Volunteer team works to determine survivor needs following NV flooding

BY VICKI DESORMIER | FERNLEY, NV | February 28, 2008

Char Dykema left the cold of Michigan for the relative warmth of Nevada last week to assist the survivors of a very unusual flood in the Nevada desert. She and a team of 10 will be going door-to-door in the Fernley area talking to those whose houses were flooded Jan. 6 when a levee broke and flooded 700 homes.

Only one homeowner has the necessary insurance to replace his home and contents. All of the others are having to rely on their own resources and on the kindness of others to try to get their lives back on track.

Dykema is a member of the Christian Reform World Relief Committee's (CRWRC) disaster assessment team. CRWRC has a four page interview document they will bring to residents to find out what they still need now that the initial clean up has been completed.

"It could be anything from emotional assistance to washers and dryers," Dykema said. Sometimes, survivors just need someone to listen and team members are prepared to do that too.

The group, which calls itself the Green Shirts after their adopted uniform, will stay in town for two weeks and compile all the information into a database to be used by the city's Long Term Recovery Team. That team is made up of members of the Lyon County Human Services division, a representative of the Federal Emergency Management Agency (FEMA), and representatives of a number of relief organizations, said Janet Gilbert.

"The team will focus on helping people recover and return to their lives through whatever ways we can find," Gilbert said. "We are neighbors helping neighbors by referring them to the best resources that are already out there."

Dykema said the members of her team will put together the database that will help the long term recovery team and other groups put their resources to work right away without having to seek out those in need.

"A lot of times people are wary to take any help until they see their neighbors getting something done and then they ask and sometimes they don't even ask," she said. "We go and listen to people and we find out their stories and get the information that those who can help them need."

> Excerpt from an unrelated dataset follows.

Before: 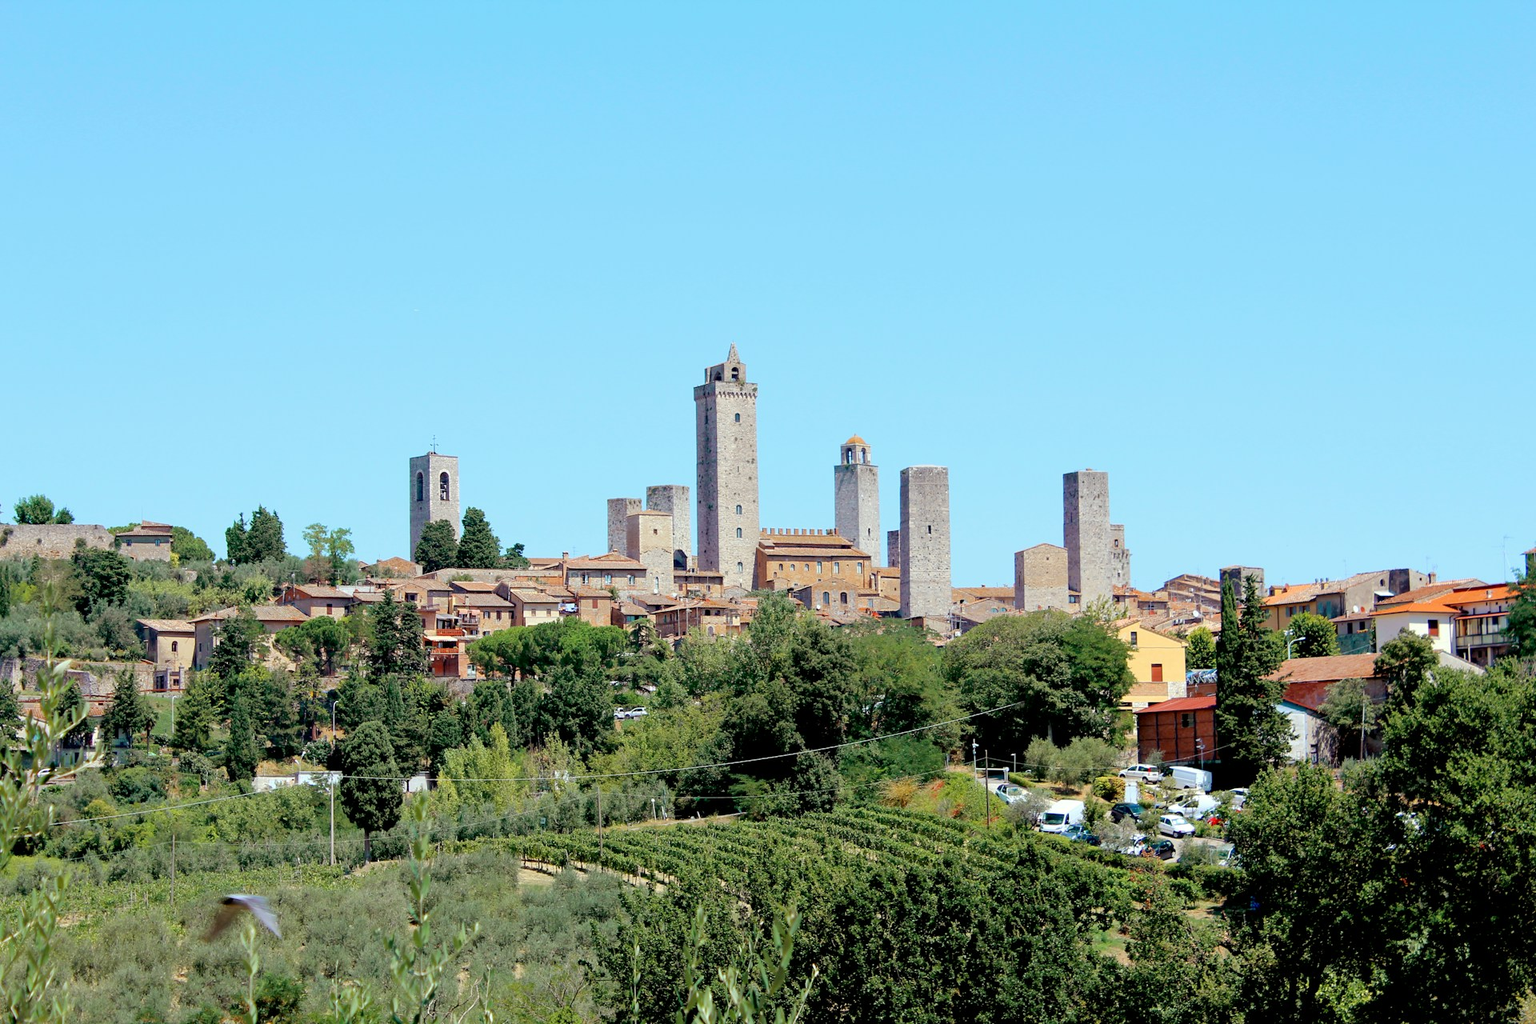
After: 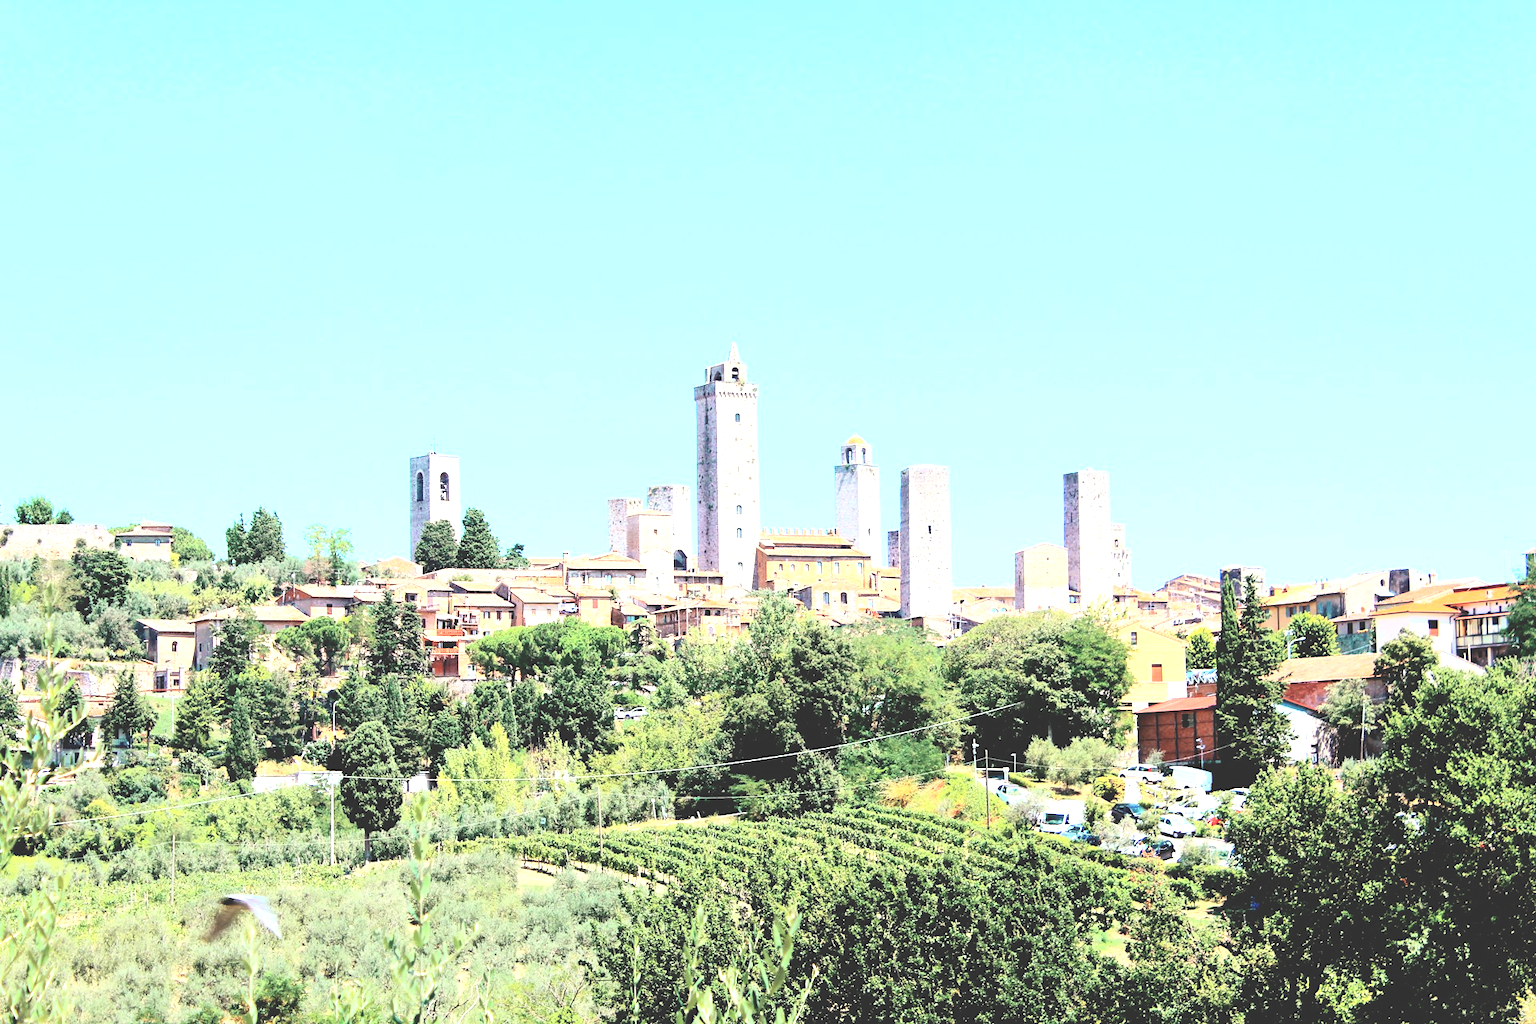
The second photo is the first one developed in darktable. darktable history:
tone curve: curves: ch0 [(0, 0) (0.004, 0.001) (0.133, 0.078) (0.325, 0.241) (0.832, 0.917) (1, 1)], color space Lab, independent channels, preserve colors none
exposure: black level correction -0.024, exposure 1.396 EV, compensate exposure bias true, compensate highlight preservation false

Fernley residents are recovering slowly. On Friday, federal officials were in town trying to make sure small businesses affected by the flooding were registered with both FEMA and the Small Business Administration so they could get as much funding as possible to rebuild the city's business district.

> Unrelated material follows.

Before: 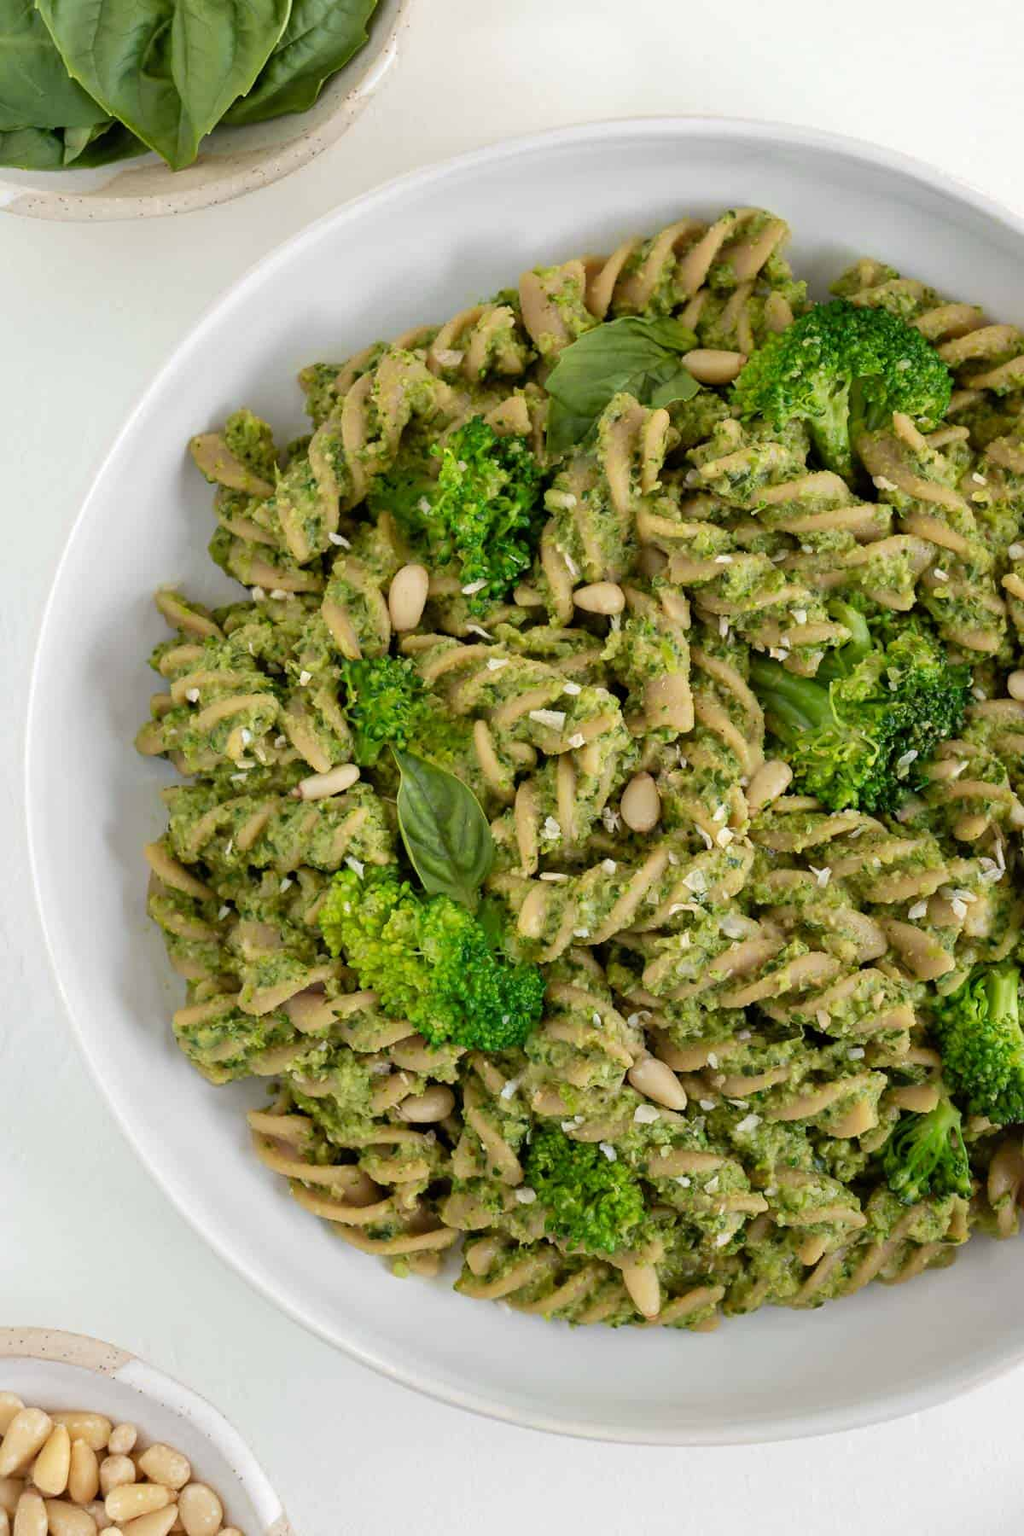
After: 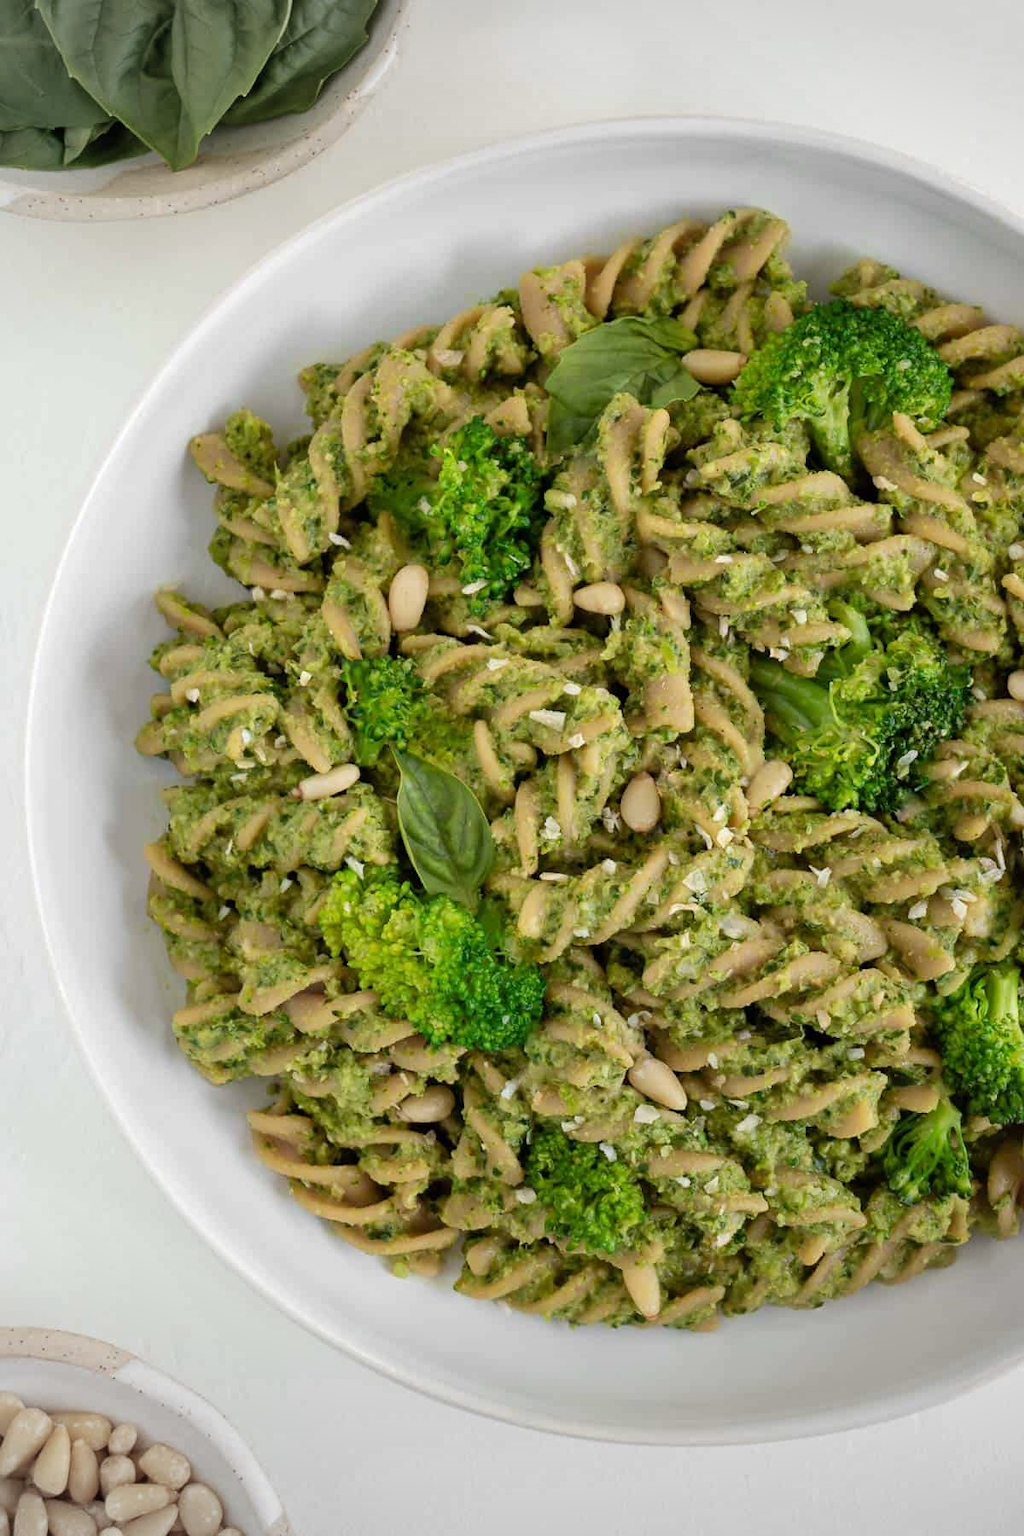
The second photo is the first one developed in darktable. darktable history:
vignetting: fall-off start 100%, brightness -0.282, width/height ratio 1.31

Congressman Dean Heller (R-NV) told Fernley residents they were entitled to federal assistance and encouraged them to register for it.

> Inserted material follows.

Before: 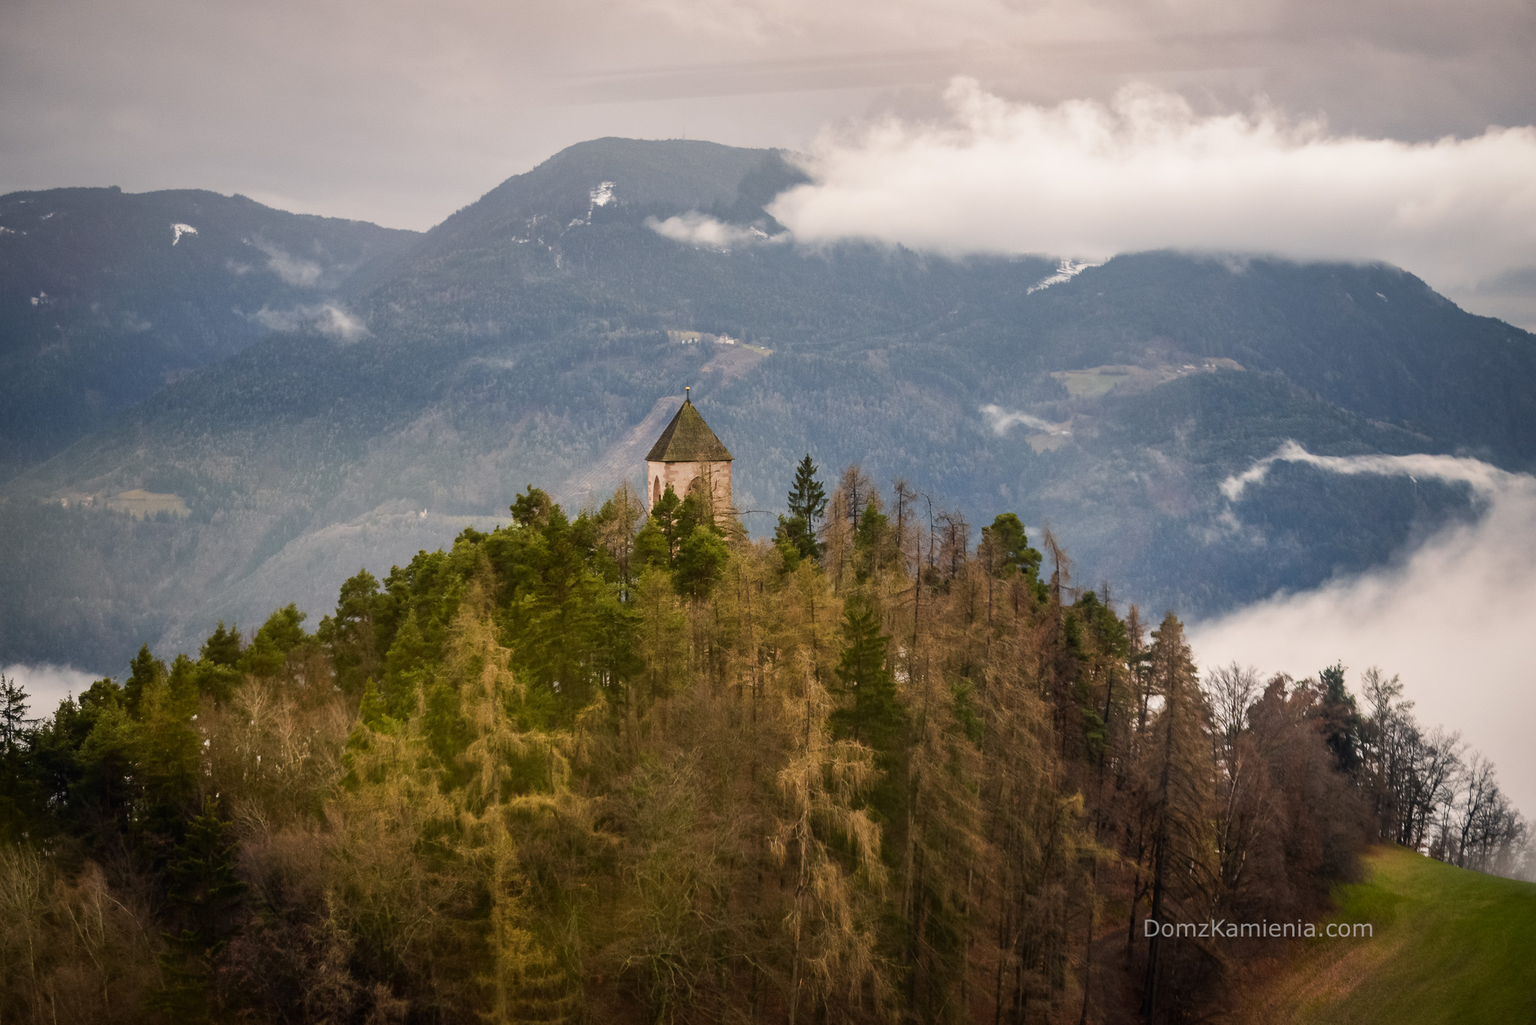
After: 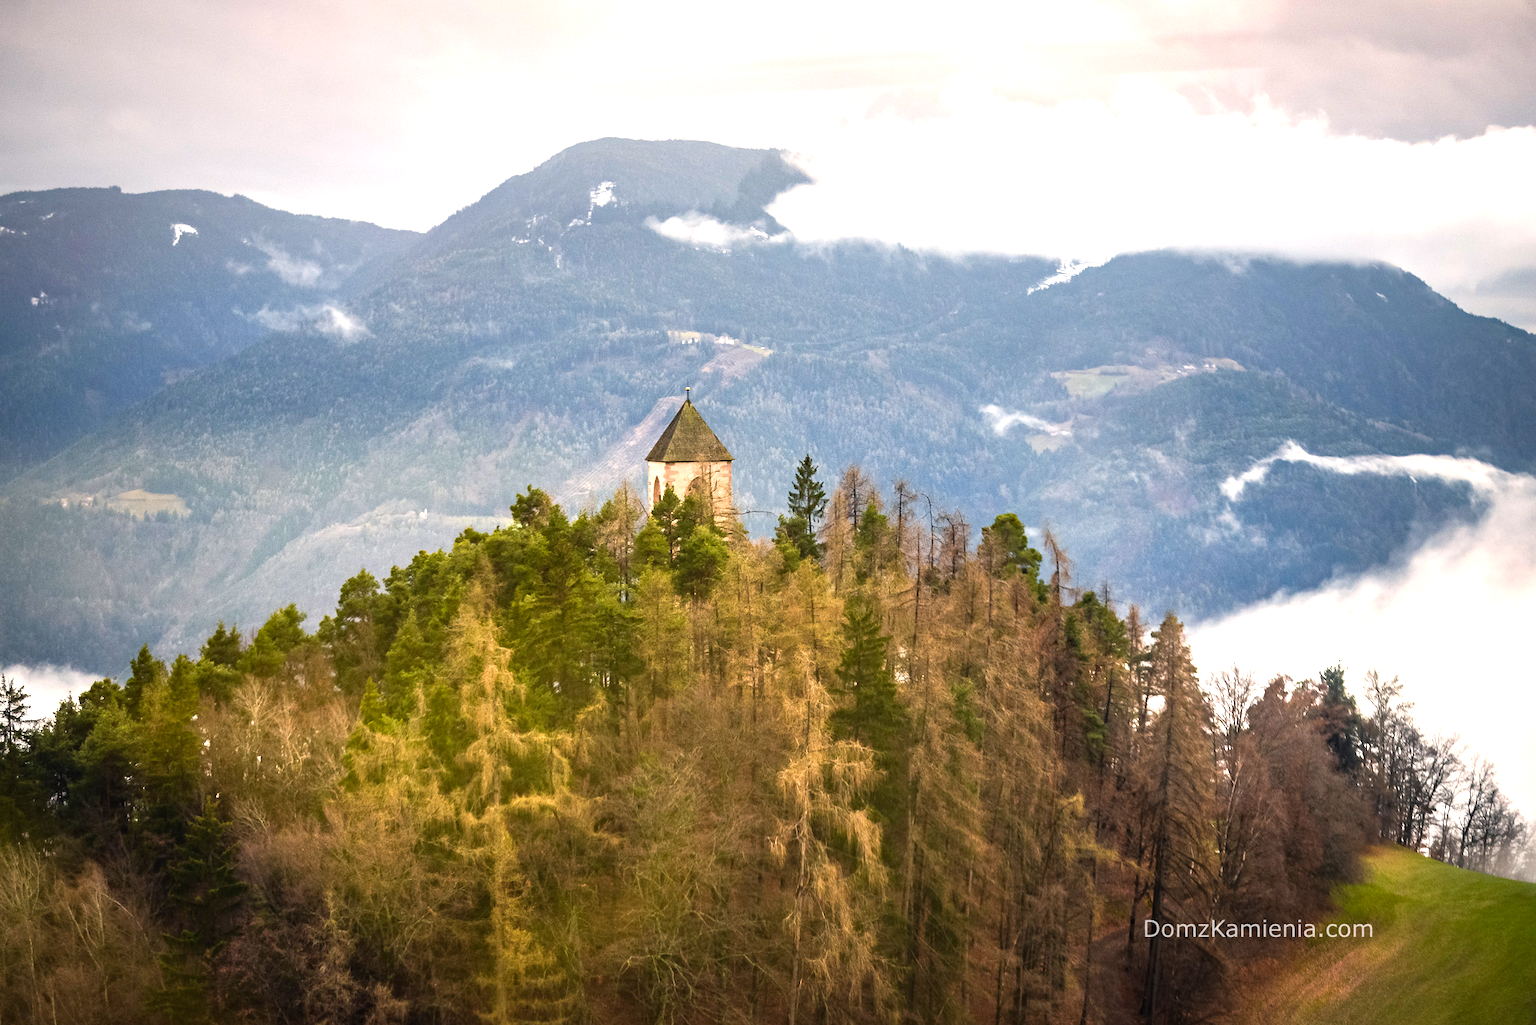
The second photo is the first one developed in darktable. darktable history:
haze removal: compatibility mode true, adaptive false
exposure: black level correction 0, exposure 1.199 EV, compensate exposure bias true, compensate highlight preservation false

"Fernley residents have suffered a great deal of hardships since the flood and need all the help they can get," he said.

Dykema said she and her assessment team would be passing that message along to every household they visit over the next few weeks. She said that in her initial introduction to the city, she found that many people were content to help each other rebuild and few seemed to be ready to ask for help.

"We're here to find out what they need and to get them ready for rebuilding," she noted.

Once the CRWRC team is done assessing the community needs, she added, other groups will come in to begin helping those who have not yet rebuilt their homes and businesses to move forward on the process.

Representatives of the United Methodist Committee on Relief (UMCOR) have been in Fernley to provide case management training. Dykema said the data her team collects will be given to the Long Term Recovery Team which will then dispatch volunteers from UMCOR and elsewhere to start rebuilding.

"These people have been through a lot and some of them didn't have a lot to begin with," she said. "The community has come together and people have come from far away to help. With everyone working together, we will be able to rebuild."